[start]

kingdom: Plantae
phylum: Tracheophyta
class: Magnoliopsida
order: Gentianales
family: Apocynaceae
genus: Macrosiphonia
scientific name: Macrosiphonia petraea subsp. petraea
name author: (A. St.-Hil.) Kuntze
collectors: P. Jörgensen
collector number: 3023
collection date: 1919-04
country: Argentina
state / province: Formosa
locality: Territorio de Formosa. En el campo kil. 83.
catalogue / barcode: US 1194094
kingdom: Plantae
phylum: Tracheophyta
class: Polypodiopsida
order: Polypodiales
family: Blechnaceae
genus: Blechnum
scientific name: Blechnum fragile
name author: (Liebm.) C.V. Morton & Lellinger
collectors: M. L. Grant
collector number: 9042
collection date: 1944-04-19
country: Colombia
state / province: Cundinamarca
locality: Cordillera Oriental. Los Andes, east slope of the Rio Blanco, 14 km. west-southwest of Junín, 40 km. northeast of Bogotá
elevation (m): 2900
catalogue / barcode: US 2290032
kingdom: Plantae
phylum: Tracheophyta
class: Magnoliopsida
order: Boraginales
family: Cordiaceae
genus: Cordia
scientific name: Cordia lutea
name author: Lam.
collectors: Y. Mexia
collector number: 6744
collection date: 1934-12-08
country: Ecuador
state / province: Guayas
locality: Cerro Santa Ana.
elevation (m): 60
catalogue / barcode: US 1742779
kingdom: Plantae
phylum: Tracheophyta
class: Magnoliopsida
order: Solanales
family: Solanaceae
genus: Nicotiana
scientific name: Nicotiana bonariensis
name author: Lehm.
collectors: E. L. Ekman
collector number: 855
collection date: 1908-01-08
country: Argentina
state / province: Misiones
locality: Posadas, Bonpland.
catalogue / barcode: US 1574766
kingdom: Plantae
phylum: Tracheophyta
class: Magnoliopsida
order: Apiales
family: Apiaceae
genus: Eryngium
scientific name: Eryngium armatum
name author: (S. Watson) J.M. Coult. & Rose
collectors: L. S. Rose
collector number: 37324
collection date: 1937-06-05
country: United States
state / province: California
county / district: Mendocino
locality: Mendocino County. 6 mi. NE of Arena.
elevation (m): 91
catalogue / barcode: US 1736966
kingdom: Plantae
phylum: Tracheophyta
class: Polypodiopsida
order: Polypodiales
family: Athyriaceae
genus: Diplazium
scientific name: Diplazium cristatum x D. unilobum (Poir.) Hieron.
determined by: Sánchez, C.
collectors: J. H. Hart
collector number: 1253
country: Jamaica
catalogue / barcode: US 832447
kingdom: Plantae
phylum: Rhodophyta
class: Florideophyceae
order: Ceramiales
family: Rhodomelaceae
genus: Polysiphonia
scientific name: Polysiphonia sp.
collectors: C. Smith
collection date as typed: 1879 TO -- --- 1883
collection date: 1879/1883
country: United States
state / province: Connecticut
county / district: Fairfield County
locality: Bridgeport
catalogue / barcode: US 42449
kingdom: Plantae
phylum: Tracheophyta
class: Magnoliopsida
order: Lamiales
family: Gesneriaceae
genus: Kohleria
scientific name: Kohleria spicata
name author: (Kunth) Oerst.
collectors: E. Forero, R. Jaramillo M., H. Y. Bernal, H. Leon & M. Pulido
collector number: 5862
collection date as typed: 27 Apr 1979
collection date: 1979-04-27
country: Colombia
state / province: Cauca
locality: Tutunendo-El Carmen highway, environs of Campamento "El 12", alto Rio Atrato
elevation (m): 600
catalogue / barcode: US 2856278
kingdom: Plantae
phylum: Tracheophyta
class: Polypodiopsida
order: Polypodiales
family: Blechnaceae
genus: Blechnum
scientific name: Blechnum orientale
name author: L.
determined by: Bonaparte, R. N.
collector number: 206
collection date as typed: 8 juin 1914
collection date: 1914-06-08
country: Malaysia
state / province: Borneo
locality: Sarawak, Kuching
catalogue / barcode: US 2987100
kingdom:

[end]

__WRITTEN EXERCISE__:
Rename "collectors" to "collected by" in the stretch from the line containing "catalogue / barcode: US 1736966" through the line containing "state / province: Borneo", and write out only those lines with nothing else changed.

__FULL OUTPUT__:
catalogue / barcode: US 1736966
kingdom: Plantae
phylum: Tracheophyta
class: Polypodiopsida
order: Polypodiales
family: Athyriaceae
genus: Diplazium
scientific name: Diplazium cristatum x D. unilobum (Poir.) Hieron.
determined by: Sánchez, C.
collected by: J. H. Hart
collector number: 1253
country: Jamaica
catalogue / barcode: US 832447
kingdom: Plantae
phylum: Rhodophyta
class: Florideophyceae
order: Ceramiales
family: Rhodomelaceae
genus: Polysiphonia
scientific name: Polysiphonia sp.
collected by: C. Smith
collection date as typed: 1879 TO -- --- 1883
collection date: 1879/1883
country: United States
state / province: Connecticut
county / district: Fairfield County
locality: Bridgeport
catalogue / barcode: US 42449
kingdom: Plantae
phylum: Tracheophyta
class: Magnoliopsida
order: Lamiales
family: Gesneriaceae
genus: Kohleria
scientific name: Kohleria spicata
name author: (Kunth) Oerst.
collected by: E. Forero, R. Jaramillo M., H. Y. Bernal, H. Leon & M. Pulido
collector number: 5862
collection date as typed: 27 Apr 1979
collection date: 1979-04-27
country: Colombia
state / province: Cauca
locality: Tutunendo-El Carmen highway, environs of Campamento "El 12", alto Rio Atrato
elevation (m): 600
catalogue / barcode: US 2856278
kingdom: Plantae
phylum: Tracheophyta
class: Polypodiopsida
order: Polypodiales
family: Blechnaceae
genus: Blechnum
scientific name: Blechnum orientale
name author: L.
determined by: Bonaparte, R. N.
collector number: 206
collection date as typed: 8 juin 1914
collection date: 1914-06-08
country: Malaysia
state / province: Borneo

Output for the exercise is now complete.